ISO/IEC 27002

ISO/IEC 27002:2013 provides guidance on organizational information security standards and information security management practices, including the selection, implementation, and management of controls that take into account the organization's information security risk environment. ISO/IEC 27002:2013 is designed to be used by organizations implementing information security management systems based on ISO/IEC 27001, implementing generally accepted information security controls, or developing their own information security management guidelines. This standard is used as a reference to selecting control in the process of implementing an information security management system and can help organizations build confidence in inter-organizational activities and implement appropriate controls, including policies, processes, organizational structures, and software and hardware features.
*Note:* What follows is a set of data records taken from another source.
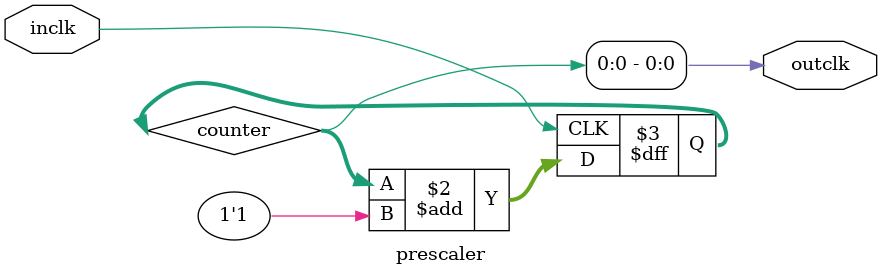
<source format=v>
module prescaler #( parameter WIDTH = 4)(
    input  wire inclk,
    output wire outclk
);

    reg [WIDTH-1:0] counter;

    always @(posedge inclk) counter <= counter + 1'b1;

    assign outclk = counter[0];

endmodule

</source>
· ISO/IEC 27002 enables individuals to understand basic guidelines to help implement, maintain and improve information security management systems within an organization. Individuals can acquire the methods and skills used to implement information security controls to effectively manage their organization's information security management system (ISMS) and respond appropriately to the various information security risks of their organization.
· For the effective application of ISO/IEC 27002, companies and industries need qualified experts. The purpose of the ISO/IEC 27002 training course is to provide the certification body, businesses and industries with the confidence that auditors and individuals trained through this program are eligible.

· As part of the certification process, assessments will be conducted against requirements that reflect the key skills, knowledge and experience that define eligibility. The ISO/IEC 27002 training program is based on the ISO/IEC 27002 standard, and is based on the audit guidance standard ISO 19011:2018.